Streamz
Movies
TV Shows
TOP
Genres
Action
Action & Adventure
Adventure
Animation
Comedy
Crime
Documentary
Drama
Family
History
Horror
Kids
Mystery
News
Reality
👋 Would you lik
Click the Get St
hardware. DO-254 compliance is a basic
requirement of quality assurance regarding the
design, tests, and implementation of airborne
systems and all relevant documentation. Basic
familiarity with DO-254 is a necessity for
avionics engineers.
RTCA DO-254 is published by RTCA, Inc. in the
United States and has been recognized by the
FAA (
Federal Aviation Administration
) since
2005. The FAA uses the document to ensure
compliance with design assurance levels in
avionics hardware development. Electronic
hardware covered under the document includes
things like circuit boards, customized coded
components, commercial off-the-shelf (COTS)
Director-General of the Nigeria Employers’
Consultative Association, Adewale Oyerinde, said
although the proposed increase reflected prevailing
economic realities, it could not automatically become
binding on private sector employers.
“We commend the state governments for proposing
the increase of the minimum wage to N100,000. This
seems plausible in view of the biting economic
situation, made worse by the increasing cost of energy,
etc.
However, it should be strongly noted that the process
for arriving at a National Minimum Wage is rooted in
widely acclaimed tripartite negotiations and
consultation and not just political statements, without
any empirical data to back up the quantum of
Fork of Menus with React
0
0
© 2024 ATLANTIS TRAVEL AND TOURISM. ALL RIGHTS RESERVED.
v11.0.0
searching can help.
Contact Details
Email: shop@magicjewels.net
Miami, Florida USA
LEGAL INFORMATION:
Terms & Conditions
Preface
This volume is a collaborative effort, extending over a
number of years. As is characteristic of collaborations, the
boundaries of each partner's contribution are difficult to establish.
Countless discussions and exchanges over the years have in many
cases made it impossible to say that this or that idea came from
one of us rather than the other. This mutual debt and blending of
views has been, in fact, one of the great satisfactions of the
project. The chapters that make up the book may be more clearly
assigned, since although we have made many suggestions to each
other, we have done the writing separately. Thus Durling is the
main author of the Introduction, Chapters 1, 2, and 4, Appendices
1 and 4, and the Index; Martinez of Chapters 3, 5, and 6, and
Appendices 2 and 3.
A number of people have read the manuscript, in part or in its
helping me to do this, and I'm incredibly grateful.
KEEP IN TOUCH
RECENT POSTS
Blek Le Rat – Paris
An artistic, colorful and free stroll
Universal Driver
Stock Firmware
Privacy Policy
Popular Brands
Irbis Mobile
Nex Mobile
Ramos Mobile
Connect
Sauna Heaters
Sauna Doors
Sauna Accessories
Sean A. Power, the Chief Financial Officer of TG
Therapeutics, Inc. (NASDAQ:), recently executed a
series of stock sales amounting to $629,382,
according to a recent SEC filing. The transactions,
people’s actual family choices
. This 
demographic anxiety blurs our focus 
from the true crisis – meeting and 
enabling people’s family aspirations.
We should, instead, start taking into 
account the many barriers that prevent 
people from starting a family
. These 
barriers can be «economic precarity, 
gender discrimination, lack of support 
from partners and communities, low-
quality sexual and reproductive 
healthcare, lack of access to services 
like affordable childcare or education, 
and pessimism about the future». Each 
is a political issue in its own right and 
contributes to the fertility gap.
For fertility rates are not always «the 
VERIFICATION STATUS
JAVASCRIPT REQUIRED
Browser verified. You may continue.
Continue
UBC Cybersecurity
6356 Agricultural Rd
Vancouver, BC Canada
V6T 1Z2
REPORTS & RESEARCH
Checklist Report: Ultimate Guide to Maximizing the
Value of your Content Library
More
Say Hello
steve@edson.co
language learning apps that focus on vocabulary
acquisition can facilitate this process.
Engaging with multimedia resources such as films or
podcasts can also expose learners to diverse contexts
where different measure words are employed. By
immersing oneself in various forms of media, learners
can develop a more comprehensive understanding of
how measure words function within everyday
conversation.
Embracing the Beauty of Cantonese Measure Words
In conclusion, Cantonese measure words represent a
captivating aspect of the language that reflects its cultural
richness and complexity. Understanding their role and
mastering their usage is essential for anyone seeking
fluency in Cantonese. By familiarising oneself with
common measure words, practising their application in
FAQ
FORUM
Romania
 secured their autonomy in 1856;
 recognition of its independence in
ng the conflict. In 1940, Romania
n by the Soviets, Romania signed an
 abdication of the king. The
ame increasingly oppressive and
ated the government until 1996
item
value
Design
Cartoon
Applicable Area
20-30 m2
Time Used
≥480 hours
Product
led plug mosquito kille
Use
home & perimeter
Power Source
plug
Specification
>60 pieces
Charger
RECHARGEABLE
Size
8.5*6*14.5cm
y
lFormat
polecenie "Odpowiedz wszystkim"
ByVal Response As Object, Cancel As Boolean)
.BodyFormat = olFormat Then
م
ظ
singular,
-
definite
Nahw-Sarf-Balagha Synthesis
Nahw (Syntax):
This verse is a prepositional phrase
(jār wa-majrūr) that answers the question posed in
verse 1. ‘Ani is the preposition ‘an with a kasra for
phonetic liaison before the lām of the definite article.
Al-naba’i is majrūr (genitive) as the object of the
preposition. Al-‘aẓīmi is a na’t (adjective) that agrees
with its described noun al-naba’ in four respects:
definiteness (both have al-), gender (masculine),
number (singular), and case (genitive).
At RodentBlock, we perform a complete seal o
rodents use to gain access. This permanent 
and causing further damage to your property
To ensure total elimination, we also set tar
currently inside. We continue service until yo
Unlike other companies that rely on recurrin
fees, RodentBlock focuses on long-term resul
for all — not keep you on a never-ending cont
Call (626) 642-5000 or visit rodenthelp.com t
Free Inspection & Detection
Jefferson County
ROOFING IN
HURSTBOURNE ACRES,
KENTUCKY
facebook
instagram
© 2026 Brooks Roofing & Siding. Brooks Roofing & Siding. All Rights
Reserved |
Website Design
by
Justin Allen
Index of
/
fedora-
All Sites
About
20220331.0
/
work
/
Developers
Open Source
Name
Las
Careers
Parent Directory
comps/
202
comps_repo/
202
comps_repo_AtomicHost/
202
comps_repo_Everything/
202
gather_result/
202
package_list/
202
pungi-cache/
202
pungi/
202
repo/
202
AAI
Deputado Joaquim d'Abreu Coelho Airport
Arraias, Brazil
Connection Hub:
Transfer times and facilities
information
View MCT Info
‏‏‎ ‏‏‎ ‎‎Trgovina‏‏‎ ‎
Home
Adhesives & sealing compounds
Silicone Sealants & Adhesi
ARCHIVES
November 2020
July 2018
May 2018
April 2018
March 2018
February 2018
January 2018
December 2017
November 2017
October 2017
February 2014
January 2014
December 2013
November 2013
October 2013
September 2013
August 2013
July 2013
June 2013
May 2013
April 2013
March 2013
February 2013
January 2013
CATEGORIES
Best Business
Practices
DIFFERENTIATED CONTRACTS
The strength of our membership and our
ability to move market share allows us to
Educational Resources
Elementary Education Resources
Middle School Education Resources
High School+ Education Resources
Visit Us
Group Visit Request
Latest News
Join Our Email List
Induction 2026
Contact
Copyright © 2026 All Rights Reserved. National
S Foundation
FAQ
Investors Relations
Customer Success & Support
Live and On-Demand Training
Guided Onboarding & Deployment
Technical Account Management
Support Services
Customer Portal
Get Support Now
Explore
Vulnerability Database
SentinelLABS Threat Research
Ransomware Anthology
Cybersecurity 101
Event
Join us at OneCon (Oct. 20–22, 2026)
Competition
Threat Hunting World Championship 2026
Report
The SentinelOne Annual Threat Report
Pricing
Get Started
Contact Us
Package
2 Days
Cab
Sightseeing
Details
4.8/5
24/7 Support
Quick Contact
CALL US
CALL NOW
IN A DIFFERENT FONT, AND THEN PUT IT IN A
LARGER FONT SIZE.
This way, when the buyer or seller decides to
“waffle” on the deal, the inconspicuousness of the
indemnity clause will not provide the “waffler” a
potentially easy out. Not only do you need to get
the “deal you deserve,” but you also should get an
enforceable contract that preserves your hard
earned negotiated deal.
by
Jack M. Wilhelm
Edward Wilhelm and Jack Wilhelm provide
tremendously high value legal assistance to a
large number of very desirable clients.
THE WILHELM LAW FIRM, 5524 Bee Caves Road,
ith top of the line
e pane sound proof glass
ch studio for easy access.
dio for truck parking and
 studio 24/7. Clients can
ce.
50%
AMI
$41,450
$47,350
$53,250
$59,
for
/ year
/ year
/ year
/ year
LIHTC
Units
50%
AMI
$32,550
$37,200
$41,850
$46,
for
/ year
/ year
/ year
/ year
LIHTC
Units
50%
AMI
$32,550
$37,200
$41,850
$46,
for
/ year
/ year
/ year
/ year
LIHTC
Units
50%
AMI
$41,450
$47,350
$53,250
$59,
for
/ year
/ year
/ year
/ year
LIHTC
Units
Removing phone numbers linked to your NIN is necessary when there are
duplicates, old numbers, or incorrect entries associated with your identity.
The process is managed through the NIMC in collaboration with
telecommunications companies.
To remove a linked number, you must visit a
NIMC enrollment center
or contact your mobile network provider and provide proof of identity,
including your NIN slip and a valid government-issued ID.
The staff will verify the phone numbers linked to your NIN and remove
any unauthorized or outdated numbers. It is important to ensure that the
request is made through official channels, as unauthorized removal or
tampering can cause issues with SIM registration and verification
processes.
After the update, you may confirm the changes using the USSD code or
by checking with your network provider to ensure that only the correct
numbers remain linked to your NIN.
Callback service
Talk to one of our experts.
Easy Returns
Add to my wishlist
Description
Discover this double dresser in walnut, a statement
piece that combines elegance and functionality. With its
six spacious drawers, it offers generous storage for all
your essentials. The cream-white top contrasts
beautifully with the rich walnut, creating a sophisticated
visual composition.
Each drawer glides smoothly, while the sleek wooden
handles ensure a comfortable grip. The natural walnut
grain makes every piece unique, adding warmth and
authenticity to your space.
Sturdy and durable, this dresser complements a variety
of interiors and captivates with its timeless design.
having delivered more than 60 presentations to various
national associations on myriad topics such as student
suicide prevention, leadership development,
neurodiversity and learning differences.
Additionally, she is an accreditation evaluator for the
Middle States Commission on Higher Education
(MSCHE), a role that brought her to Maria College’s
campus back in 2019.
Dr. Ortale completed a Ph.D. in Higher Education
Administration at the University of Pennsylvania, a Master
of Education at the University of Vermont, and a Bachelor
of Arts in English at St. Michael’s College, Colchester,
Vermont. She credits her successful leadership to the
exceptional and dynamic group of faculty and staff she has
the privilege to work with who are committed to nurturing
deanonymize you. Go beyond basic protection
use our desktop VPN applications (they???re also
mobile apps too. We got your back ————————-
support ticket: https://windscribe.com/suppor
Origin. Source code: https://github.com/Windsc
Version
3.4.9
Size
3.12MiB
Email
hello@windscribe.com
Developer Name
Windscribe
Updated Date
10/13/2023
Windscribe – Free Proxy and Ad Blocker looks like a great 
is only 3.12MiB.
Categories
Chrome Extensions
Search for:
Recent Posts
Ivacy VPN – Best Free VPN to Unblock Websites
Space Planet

Work instructions: Gather every line from the listing above in which "their" appears, and copy those lines.

Output for this task:
richness and complexity. Understanding their role and
mastering their usage is essential for anyone seeking
common measure words, practising their application in
 secured their autonomy in 1856;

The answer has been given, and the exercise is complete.